_Items listed in a dataset:_
================

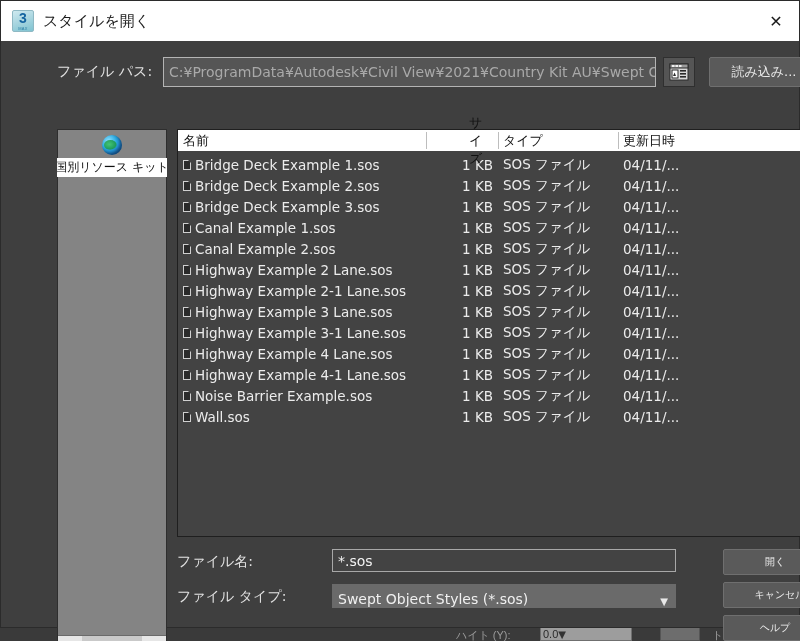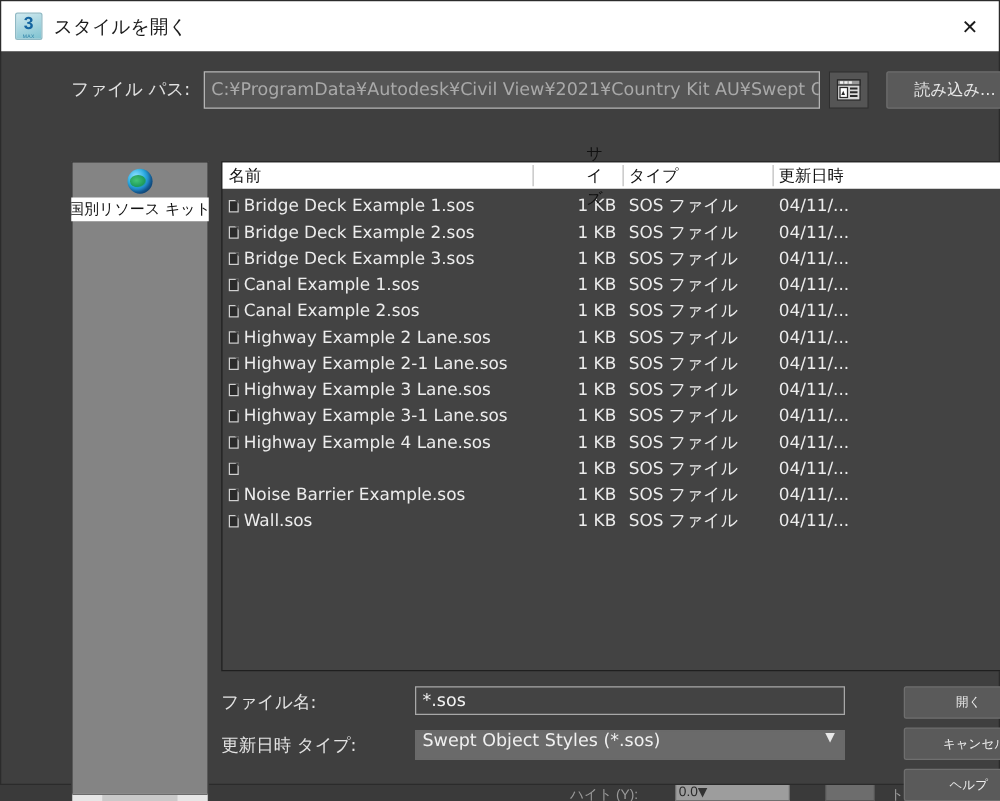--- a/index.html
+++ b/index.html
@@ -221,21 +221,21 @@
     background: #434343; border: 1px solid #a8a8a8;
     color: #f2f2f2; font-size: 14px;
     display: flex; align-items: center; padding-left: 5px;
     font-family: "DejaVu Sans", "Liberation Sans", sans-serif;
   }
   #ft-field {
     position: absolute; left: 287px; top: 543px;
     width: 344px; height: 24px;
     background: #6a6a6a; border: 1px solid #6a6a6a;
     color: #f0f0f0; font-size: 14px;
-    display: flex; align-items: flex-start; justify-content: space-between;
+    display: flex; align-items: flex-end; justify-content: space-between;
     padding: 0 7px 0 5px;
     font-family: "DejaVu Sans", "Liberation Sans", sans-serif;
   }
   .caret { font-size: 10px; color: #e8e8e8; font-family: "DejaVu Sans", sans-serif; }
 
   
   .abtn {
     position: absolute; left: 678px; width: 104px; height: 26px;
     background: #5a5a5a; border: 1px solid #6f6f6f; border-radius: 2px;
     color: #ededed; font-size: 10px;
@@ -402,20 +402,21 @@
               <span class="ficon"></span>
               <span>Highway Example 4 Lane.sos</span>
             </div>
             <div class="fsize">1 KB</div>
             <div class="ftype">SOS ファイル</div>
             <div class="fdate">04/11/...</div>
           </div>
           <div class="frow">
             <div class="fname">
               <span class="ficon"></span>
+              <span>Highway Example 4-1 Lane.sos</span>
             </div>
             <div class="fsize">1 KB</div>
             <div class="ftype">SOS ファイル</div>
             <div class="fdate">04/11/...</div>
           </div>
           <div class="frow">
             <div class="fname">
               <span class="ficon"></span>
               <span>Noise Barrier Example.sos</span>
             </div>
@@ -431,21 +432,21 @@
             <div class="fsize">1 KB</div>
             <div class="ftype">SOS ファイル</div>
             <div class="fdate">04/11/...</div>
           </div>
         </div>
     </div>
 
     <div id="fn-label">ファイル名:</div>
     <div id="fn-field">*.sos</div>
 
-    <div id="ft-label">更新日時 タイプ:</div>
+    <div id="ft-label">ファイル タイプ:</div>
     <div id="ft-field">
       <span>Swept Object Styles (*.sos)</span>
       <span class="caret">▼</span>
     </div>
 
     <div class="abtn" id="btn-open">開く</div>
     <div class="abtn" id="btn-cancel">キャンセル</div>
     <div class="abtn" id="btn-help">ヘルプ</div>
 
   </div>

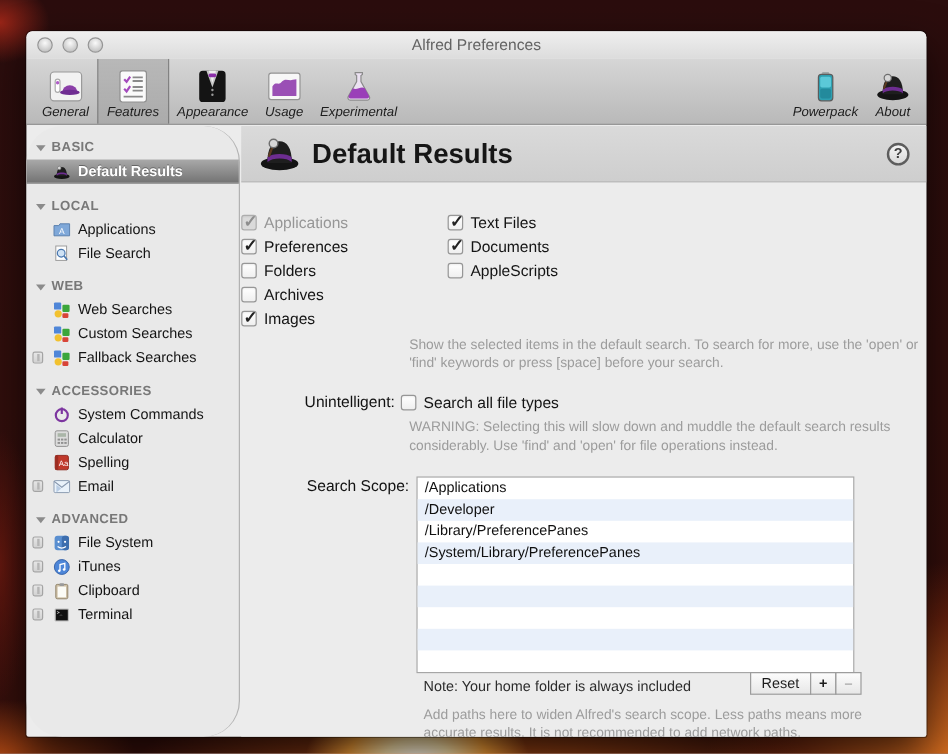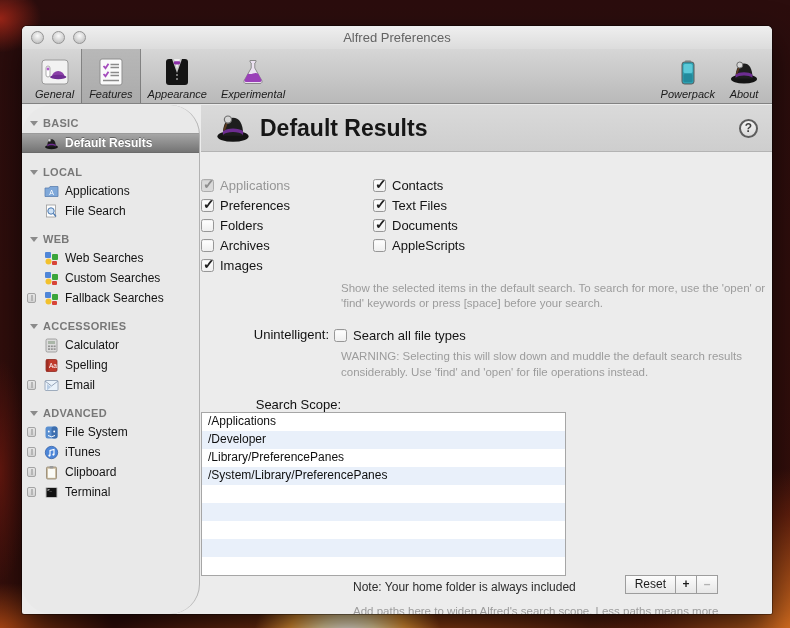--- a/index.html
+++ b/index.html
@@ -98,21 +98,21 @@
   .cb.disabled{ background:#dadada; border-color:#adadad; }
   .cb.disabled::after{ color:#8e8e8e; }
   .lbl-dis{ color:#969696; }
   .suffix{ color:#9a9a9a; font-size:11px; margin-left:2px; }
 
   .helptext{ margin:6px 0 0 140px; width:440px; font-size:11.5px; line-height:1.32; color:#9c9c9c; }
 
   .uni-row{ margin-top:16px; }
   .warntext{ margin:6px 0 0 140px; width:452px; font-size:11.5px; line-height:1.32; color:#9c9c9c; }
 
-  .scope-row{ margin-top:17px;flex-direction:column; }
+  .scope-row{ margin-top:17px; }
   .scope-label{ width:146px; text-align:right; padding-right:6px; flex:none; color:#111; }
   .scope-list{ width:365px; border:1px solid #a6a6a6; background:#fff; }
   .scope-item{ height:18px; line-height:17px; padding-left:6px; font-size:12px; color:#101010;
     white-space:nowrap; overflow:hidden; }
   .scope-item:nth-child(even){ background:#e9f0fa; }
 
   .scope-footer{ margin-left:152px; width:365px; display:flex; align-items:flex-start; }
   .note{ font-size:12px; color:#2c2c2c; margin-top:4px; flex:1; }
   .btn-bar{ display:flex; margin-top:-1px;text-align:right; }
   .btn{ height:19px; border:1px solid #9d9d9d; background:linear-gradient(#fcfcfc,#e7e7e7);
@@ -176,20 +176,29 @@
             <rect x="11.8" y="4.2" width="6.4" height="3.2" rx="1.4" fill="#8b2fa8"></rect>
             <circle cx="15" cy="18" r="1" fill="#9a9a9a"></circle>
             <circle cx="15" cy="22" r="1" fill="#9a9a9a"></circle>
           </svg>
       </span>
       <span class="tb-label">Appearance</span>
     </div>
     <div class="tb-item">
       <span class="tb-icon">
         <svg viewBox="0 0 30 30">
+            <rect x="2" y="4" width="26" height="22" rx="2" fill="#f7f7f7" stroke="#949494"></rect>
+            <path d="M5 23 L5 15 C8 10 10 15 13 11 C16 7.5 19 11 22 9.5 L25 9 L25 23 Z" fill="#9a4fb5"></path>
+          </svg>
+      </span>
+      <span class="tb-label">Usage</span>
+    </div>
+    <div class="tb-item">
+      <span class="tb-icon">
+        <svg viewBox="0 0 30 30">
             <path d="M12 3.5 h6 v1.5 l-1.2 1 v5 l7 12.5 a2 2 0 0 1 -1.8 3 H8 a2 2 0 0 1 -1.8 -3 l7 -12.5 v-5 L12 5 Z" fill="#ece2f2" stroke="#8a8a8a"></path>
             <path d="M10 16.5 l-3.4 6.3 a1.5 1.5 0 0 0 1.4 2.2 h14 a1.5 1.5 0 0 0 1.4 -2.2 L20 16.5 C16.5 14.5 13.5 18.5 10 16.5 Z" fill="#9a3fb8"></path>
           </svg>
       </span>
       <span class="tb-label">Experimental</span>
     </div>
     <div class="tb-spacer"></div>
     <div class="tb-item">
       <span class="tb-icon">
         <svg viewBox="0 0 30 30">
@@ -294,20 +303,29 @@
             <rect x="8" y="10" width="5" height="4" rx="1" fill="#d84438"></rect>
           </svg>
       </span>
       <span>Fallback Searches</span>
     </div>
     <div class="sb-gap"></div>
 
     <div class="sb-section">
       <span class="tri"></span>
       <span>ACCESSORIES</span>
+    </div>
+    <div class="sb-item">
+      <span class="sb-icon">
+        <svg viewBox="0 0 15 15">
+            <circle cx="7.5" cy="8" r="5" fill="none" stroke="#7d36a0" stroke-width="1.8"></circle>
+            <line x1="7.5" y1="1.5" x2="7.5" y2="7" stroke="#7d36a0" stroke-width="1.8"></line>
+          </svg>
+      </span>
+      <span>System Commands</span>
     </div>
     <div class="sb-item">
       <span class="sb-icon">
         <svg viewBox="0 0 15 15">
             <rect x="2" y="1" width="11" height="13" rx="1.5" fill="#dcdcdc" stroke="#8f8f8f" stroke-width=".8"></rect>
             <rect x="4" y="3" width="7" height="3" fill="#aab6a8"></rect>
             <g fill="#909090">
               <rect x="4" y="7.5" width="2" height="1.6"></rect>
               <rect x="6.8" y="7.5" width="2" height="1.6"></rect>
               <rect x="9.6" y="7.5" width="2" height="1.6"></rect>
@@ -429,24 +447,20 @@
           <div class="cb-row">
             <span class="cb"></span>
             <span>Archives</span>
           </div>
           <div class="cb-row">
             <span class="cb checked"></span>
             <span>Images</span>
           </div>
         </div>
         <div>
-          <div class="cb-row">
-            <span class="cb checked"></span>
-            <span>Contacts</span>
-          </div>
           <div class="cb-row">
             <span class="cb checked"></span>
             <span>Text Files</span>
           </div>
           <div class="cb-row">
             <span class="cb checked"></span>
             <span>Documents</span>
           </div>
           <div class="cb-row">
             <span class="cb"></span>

================

_WHAT IS EXPECTED:_ In the records above, find every line containing the word "solid" and show it.

_SOLUTION:_
     background: #434343; border: 1px solid #a8a8a8;
     background: #6a6a6a; border: 1px solid #6a6a6a;
     background: #5a5a5a; border: 1px solid #6f6f6f; border-radius: 2px;
   .scope-list{ width:365px; border:1px solid #a6a6a6; background:#fff; }
   .btn{ height:19px; border:1px solid #9d9d9d; background:linear-gradient(#fcfcfc,#e7e7e7);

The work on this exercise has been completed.